Folgende Beträge werden pro Urlauber und pro Nacht auf Mallorca und am Ballermann ab der Saison 2016 fällig:

  • Fünf-Sterne-Hotels und Vier-Sterne-Plus-Hotels: Hauptsaison 2 Euro (Nebensaison 1 Euro)
  • Vier-Sterne-Hotels und Drei-Sterne-Plus-Hotels: 1,50 Euro (Nebensaison 0,75 Euro)
  • Drei-, Zwei- und Ein-Sterne-Hotels: 1 Euro (Nebensaison 0,50 Euro)
  • Ferienappartements mit vier Schlüsseln: 2 Euro (Nebensaison 1 Euro)
  • Ferienappartements mit drei Schlüsseln plus: 1,50 Euro (Nebensaison 0,75 Euro)
  • Ferienappartements mit einem, zwei oder drei Schlüsseln: 1 Euro (Nebensaison: 0,50 Euro)
  • Private Ferienwohnungen: 1,50 Euro (Nebensaison 0,75 Euro)
  • Hotels und Herbergen auf dem Land: 1 Euro (Nebensaison 0,50 Euro)
  • Pensionen, Hostels und Campingplätze: 0,50 Euro (Nebensaison 0,25 Euro)
  • Herbergen und Berghütten: 0,50 Euro (Nebensaison 0,25 Euro)
  • Kreuzfahrtschiffe: 2 Euro (Nebensaison 1 Euro)

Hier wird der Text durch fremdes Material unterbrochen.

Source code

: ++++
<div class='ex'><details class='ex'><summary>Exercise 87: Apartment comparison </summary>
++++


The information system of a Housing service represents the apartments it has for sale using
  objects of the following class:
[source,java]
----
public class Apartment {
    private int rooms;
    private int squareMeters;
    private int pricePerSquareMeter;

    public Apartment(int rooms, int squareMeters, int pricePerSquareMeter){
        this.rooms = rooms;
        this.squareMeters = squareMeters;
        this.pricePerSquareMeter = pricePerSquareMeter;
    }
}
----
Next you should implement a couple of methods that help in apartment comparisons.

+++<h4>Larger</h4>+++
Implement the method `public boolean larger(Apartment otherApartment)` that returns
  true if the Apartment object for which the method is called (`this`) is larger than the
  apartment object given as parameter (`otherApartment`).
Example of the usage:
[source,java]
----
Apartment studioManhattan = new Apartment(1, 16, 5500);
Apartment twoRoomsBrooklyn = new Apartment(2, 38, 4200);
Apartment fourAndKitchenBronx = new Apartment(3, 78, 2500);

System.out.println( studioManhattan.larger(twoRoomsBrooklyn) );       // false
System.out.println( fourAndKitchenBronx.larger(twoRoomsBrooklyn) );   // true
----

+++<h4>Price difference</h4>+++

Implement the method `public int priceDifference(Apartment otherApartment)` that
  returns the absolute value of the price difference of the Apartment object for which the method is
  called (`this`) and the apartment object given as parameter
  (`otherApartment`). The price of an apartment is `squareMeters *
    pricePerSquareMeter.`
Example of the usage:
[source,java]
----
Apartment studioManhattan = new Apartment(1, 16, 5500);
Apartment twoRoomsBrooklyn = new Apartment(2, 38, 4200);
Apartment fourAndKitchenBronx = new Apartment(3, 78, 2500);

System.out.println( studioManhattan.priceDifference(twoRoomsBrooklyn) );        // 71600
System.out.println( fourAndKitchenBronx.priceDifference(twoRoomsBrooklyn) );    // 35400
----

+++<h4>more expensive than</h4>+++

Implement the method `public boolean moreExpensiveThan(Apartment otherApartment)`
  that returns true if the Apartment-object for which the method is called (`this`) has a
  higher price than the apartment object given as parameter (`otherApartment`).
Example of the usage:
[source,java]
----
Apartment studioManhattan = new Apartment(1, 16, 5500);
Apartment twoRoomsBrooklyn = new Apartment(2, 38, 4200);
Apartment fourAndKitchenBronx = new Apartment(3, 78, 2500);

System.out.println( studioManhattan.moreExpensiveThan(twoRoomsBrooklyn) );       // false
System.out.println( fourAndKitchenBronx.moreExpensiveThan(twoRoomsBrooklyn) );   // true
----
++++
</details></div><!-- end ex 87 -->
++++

Es werden noch 10% MwSt. fällig. Ab der 8. Übernachtung sind nur 50% der Gebühren zu entrichten.

 

Bei mehreren Umfragen in den letzten Tagen am Strand, sagten nur ganz wenige echte Sparfüxe, dass ihnen diese Steuer nicht passt. Dabei ging es aber eher ums Prinzip, als um die Höhe. Grundsätzlich muss man festhalten, dass 95% der befragten Urlauber die Abgabe bezahlen und deren Erhebung auch verstehen.

Österreicher und Schweizer hingegen fragen sich, warum dies erst jetzt kommt. Manche meinten sogar sie würden auch gerne mehr bezahlen, da sie es aus ihrem Heimatland nicht anders kennen.